A team led by Prof ANG Wee Han from the Department of Chemistry has developed a class of platinum-peptide prodrugs that deliver cisplatin or oxaliplatin selectively to cancer cells by targeting the human epidermal growth factor receptor 2 (HER2) pathway. Human epidermal growth factor receptor 2 (HER2) is a clinically-validated receptor that is overexpressed in certain breast and gastric cancers. Peptides that mimic HER2 antibodies were coupled to platinum scaffolds containing cisplatin or oxaliplatin and the new conjugates were highly efficient in delivering the platinum payload to HER-positive cells, while ignoring cells with low HER2 expression. The researchers also discovered that these platinum-peptide constructs caused cell death by necrosis as a result of the massive platinum influx. This unusual form of cell-killing, targeted necrosis, is rarely reported in the literature. Importantly, the researchers showed that the new prodrugs can be harnessed to bypass apoptosis pathways to defeat dysfunctional MDR cancer cells, paving the way for the next generation of more effective metallodrugs with broader spectrum of activity.

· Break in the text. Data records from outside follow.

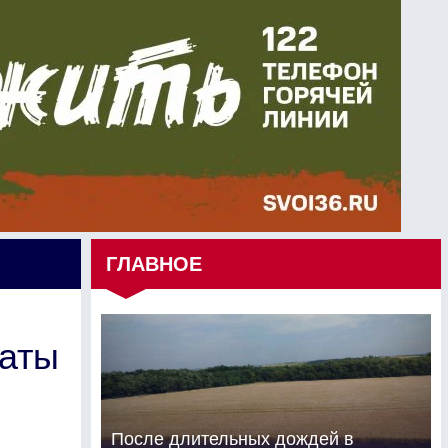
ГЛАВНОЕ
латы
После длительных дождей в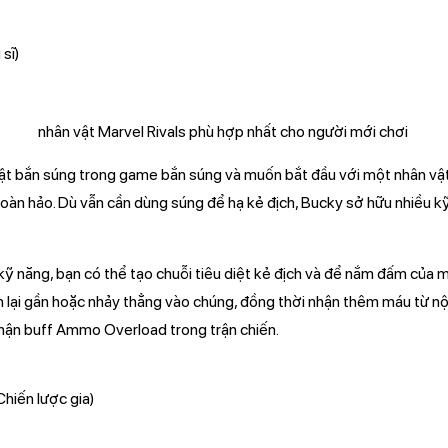
 sĩ)
ật bắn súng trong game bắn súng và muốn bắt đầu với một nhân vật
 hoàn hảo. Dù vẫn cần dùng súng để hạ kẻ địch, Bucky sở hữu nhiều 
kỹ năng, bạn có thể tạo chuỗi tiêu diệt kẻ địch và để nắm đấm của m
h lại gần hoặc nhảy thẳng vào chúng, đồng thời nhận thêm máu từ nội
hận buff Ammo Overload trong trận chiến.
Chiến lược gia)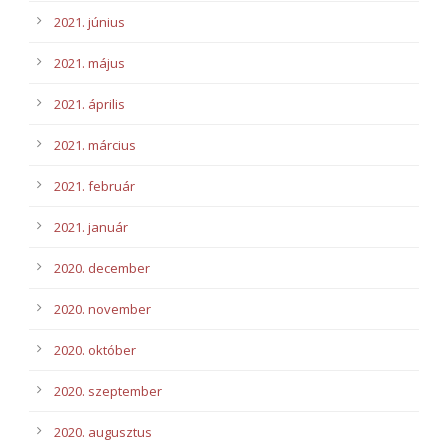
2021. június
2021. május
2021. április
2021. március
2021. február
2021. január
2020. december
2020. november
2020. október
2020. szeptember
2020. augusztus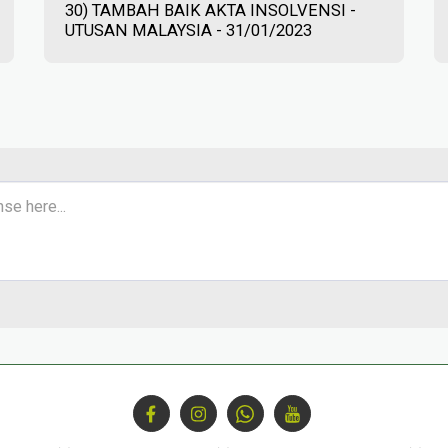
30) TAMBAH BAIK AKTA INSOLVENSI -
UTUSAN MALAYSIA - 31/01/2023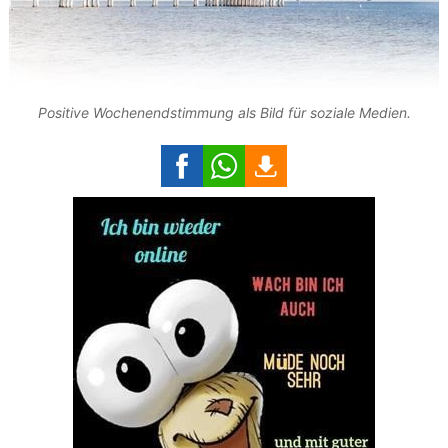
Positive Wochenendstimmung als Bild für soziale Medien.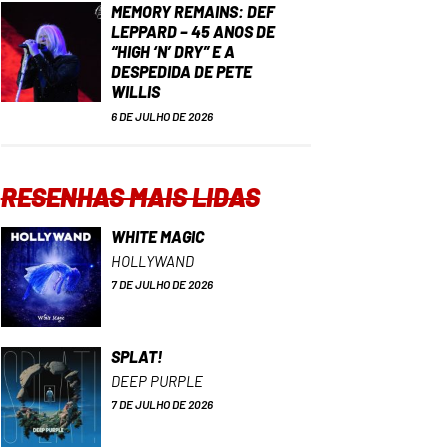
MEMORY REMAINS: DEF
LEPPARD – 45 ANOS DE
“HIGH ‘N’ DRY” E A
DESPEDIDA DE PETE
WILLIS
6 DE JULHO DE 2026
RESENHAS MAIS LIDAS
WHITE MAGIC
HOLLYWAND
7 DE JULHO DE 2026
SPLAT!
DEEP PURPLE
7 DE JULHO DE 2026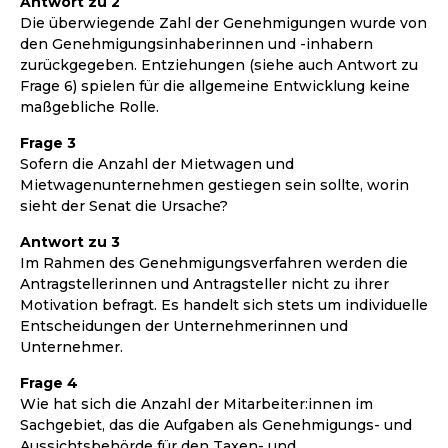
Antwort zu 2
Die überwiegende Zahl der Genehmigungen wurde von
den Genehmigungsinhaberinnen und -inhabern
zurückgegeben. Entziehungen (siehe auch Antwort zu
Frage 6) spielen für die allgemeine Entwicklung keine
maßgebliche Rolle.
Frage 3
Sofern die Anzahl der Mietwagen und
Mietwagenunternehmen gestiegen sein sollte, worin
sieht der Senat die Ursache?
Antwort zu 3
Im Rahmen des Genehmigungsverfahren werden die
Antragstellerinnen und Antragsteller nicht zu ihrer
Motivation befragt. Es handelt sich stets um individuelle
Entscheidungen der Unternehmerinnen und
Unternehmer.
Frage 4
Wie hat sich die Anzahl der Mitarbeiter:innen im
Sachgebiet, das die Aufgaben als Genehmigungs- und
Aussichtsbehörde für den Taxen- und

Figure shows the platinum prodrug of cisplatin containing a HER2-targeting peptide is capable of bypassing apoptosis and selectively inducing targeted necrosis in HER2-positive NCI-N87 gastric cancer cells. [Image credit : ANG Wee Han]
Reference
Wong DYQ, Lim JH, Ang WH. “Induction of Targeted Necrosis with HER2-targeted Platinum(IV) Anticancer Prodrugs.” Chemical Science. 6 (2015) 3051.